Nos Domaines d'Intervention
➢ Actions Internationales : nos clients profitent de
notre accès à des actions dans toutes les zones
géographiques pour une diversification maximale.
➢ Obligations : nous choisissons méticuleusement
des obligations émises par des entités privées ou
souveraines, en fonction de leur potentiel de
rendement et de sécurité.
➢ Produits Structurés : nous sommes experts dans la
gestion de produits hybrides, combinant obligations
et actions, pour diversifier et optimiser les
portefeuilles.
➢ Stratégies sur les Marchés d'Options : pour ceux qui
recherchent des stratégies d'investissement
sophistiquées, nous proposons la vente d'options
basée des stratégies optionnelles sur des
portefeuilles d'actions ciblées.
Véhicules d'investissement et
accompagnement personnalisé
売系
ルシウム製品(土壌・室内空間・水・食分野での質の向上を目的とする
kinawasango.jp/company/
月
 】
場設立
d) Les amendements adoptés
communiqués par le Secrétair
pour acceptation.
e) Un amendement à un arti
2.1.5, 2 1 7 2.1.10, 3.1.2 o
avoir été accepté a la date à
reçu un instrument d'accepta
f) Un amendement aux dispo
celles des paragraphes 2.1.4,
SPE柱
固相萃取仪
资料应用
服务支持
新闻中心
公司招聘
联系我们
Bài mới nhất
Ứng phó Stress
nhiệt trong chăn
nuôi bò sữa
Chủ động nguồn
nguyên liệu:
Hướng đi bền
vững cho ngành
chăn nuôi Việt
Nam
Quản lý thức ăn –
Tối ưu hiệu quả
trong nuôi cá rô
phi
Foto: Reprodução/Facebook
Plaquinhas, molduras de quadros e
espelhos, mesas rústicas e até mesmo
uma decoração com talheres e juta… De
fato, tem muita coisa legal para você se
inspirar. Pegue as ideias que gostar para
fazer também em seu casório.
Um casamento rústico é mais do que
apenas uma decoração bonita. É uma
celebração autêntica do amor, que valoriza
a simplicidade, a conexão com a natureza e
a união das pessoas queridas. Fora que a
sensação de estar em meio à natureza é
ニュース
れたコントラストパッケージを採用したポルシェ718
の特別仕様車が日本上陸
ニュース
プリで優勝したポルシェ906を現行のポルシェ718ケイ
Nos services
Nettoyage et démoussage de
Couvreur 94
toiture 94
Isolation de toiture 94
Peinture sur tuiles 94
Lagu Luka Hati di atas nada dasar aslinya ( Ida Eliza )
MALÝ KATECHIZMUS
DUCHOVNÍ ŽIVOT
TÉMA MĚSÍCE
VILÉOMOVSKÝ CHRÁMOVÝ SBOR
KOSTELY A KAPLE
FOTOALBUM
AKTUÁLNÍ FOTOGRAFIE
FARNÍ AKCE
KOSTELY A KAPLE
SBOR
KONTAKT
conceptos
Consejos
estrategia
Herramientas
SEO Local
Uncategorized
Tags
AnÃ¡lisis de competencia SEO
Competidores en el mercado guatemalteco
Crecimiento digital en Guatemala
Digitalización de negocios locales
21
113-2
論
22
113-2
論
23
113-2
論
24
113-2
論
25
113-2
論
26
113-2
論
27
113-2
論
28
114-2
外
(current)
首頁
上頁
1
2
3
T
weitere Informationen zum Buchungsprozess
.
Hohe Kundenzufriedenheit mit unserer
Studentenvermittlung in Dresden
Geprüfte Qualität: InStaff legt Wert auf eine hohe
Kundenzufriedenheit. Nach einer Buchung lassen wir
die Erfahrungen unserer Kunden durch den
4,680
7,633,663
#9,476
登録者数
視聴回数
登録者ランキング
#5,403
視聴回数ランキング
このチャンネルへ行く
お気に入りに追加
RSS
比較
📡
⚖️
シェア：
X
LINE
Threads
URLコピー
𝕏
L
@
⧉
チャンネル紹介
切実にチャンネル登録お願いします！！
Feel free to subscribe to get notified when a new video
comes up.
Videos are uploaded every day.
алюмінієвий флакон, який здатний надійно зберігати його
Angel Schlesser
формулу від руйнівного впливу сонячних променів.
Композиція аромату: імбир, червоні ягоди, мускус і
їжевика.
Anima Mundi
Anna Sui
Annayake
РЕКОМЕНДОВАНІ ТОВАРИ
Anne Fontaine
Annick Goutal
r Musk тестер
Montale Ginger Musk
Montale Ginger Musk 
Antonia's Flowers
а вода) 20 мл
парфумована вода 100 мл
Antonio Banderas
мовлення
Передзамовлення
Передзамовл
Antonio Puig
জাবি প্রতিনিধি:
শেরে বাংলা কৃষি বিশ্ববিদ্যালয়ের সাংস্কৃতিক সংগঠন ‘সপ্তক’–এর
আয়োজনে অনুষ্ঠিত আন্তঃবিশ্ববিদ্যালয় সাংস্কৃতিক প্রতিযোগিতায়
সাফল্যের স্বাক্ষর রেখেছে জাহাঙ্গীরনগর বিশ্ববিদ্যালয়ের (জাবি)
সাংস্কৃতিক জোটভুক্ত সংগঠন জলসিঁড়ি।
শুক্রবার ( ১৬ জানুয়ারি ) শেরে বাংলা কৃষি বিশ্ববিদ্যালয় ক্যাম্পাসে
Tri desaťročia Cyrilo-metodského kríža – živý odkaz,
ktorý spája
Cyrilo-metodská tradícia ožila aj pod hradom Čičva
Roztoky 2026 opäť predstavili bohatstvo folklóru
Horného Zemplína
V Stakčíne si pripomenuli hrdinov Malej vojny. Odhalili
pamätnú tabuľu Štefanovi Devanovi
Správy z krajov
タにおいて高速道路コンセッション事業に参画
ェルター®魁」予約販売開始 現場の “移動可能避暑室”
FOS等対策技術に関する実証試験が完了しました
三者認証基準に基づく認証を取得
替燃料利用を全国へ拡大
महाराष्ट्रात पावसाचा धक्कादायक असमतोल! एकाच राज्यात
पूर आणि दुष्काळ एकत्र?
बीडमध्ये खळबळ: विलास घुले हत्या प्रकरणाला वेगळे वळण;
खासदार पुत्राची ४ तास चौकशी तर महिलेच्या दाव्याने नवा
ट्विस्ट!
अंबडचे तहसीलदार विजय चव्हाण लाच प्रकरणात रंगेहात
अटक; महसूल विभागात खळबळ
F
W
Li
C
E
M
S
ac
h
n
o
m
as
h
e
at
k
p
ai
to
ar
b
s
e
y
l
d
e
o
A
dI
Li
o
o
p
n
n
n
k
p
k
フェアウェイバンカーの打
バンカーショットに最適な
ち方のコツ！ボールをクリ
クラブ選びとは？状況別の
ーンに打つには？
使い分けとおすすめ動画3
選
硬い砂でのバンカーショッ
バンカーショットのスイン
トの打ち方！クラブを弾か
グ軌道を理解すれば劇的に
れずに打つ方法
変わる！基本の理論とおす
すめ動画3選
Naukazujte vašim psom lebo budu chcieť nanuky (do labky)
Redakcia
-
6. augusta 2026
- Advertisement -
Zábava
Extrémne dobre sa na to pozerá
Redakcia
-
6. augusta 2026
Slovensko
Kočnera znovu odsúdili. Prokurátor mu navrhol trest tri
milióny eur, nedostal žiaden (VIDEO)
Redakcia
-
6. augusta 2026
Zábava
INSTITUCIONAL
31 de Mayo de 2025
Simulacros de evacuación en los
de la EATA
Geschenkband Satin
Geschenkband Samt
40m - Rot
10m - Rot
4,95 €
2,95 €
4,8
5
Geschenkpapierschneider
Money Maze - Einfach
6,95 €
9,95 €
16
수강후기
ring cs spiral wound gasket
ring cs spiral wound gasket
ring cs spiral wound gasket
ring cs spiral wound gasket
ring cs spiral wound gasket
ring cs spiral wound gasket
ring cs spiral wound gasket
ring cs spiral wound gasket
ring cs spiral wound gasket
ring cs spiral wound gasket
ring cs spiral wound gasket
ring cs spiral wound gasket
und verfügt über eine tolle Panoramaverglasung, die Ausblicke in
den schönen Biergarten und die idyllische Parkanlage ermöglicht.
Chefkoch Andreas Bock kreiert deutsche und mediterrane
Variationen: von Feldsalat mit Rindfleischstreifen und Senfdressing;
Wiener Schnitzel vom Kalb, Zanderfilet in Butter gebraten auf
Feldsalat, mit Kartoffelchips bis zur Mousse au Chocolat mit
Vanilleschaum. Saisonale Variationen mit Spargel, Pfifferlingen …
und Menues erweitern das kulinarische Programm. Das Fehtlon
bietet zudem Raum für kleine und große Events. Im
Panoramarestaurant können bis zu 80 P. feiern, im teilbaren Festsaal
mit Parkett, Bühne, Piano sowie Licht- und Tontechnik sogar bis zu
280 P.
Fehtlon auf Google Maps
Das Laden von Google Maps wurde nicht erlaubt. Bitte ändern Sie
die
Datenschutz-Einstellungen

—————

# [To do]
Word for word, reproduce the listing from its first line through the line that has "gestion de produits" in it, and go no further.

# [Result]
Nos Domaines d'Intervention
➢ Actions Internationales : nos clients profitent de
notre accès à des actions dans toutes les zones
géographiques pour une diversification maximale.
➢ Obligations : nous choisissons méticuleusement
des obligations émises par des entités privées ou
souveraines, en fonction de leur potentiel de
rendement et de sécurité.
➢ Produits Structurés : nous sommes experts dans la
gestion de produits hybrides, combinant obligations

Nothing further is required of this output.